• [Problem statement]
Find every line in the records below that holds the word "text", and copy it out.

(Dataset entries)
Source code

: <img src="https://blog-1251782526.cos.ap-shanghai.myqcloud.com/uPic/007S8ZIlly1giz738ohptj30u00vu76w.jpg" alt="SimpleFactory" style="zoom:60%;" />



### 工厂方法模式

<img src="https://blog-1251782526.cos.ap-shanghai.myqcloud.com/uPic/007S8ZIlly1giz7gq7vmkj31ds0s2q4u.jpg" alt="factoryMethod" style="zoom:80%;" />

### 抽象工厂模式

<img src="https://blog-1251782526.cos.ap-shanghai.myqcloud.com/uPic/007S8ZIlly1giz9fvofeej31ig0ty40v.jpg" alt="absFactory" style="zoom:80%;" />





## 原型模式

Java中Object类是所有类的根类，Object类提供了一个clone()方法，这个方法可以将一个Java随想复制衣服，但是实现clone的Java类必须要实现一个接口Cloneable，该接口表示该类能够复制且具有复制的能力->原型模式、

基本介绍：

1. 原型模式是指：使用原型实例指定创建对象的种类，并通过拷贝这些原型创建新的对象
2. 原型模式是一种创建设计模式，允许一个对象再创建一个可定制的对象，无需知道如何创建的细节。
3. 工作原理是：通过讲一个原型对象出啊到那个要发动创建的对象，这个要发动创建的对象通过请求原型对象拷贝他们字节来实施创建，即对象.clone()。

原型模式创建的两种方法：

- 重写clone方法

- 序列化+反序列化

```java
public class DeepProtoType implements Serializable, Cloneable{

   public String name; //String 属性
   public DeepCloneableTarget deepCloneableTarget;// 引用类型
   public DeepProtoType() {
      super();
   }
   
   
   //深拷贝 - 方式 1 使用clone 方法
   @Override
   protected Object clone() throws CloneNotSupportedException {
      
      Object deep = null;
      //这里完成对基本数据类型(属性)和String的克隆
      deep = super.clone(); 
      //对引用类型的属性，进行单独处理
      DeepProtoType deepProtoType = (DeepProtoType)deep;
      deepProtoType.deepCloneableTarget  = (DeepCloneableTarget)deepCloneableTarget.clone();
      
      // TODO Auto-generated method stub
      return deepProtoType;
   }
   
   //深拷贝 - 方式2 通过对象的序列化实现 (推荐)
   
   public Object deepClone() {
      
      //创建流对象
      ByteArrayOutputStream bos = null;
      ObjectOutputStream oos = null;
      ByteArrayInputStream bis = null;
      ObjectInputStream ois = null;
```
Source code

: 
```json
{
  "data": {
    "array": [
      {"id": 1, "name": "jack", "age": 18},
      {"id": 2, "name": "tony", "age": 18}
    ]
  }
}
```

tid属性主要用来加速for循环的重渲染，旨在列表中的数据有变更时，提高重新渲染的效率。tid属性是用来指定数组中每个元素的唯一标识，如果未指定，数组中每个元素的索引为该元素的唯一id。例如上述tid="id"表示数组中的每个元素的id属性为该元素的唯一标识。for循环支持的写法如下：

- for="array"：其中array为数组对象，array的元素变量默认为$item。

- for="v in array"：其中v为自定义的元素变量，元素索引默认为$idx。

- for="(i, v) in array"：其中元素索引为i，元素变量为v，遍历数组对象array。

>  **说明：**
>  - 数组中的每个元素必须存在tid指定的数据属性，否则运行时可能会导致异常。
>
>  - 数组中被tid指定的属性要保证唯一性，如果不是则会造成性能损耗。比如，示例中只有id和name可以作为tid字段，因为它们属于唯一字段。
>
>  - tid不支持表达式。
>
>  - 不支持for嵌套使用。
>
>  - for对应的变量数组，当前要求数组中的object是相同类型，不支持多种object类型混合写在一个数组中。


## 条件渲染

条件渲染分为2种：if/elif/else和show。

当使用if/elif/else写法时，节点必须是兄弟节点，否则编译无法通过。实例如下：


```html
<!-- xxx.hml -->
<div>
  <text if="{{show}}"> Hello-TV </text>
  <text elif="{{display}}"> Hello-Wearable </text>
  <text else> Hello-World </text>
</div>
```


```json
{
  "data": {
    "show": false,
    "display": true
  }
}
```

• [Result]
  <text if="{{show}}"> Hello-TV </text>
  <text elif="{{display}}"> Hello-Wearable </text>
  <text else> Hello-World </text>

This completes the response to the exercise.